**Required work:**
Return every line of the records that includes the string "customerName".

-*-*-

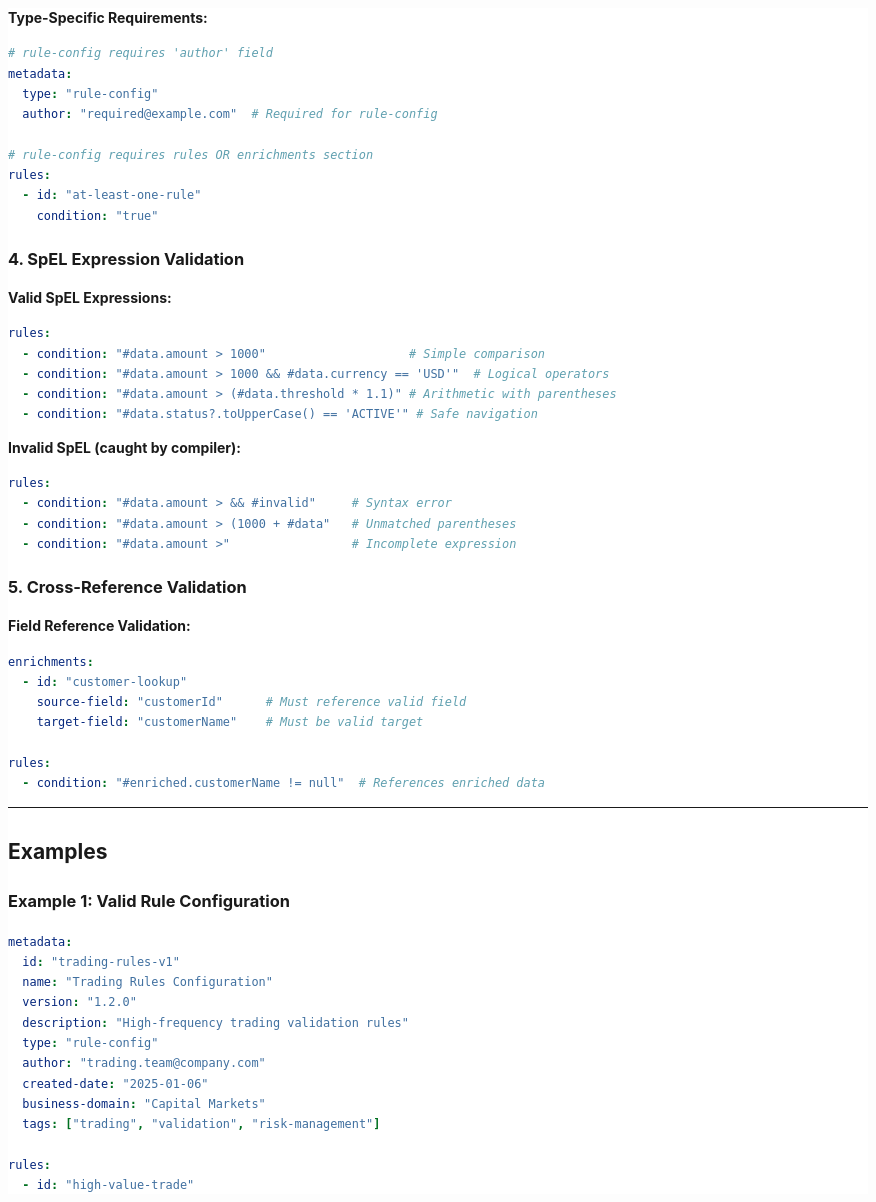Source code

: **Type-Specific Requirements:**

```yaml
# rule-config requires 'author' field
metadata:
  type: "rule-config"
  author: "required@example.com"  # Required for rule-config

# rule-config requires rules OR enrichments section
rules:
  - id: "at-least-one-rule"
    condition: "true"
```

### 4. SpEL Expression Validation

**Valid SpEL Expressions:**
```yaml
rules:
  - condition: "#data.amount > 1000"                    # Simple comparison
  - condition: "#data.amount > 1000 && #data.currency == 'USD'"  # Logical operators
  - condition: "#data.amount > (#data.threshold * 1.1)" # Arithmetic with parentheses
  - condition: "#data.status?.toUpperCase() == 'ACTIVE'" # Safe navigation
```

**Invalid SpEL (caught by compiler):**
```yaml
rules:
  - condition: "#data.amount > && #invalid"     # Syntax error
  - condition: "#data.amount > (1000 + #data"   # Unmatched parentheses
  - condition: "#data.amount >"                 # Incomplete expression
```

### 5. Cross-Reference Validation

**Field Reference Validation:**
```yaml
enrichments:
  - id: "customer-lookup"
    source-field: "customerId"      # Must reference valid field
    target-field: "customerName"    # Must be valid target
    
rules:
  - condition: "#enriched.customerName != null"  # References enriched data
```

---

## Examples

### Example 1: Valid Rule Configuration

```yaml
metadata:
  id: "trading-rules-v1"
  name: "Trading Rules Configuration"
  version: "1.2.0"
  description: "High-frequency trading validation rules"
  type: "rule-config"
  author: "trading.team@company.com"
  created-date: "2025-01-06"
  business-domain: "Capital Markets"
  tags: ["trading", "validation", "risk-management"]

rules:
  - id: "high-value-trade"
```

-*-*-

**Expected answer:**
    target-field: "customerName"    # Must be valid target
  - condition: "#enriched.customerName != null"  # References enriched data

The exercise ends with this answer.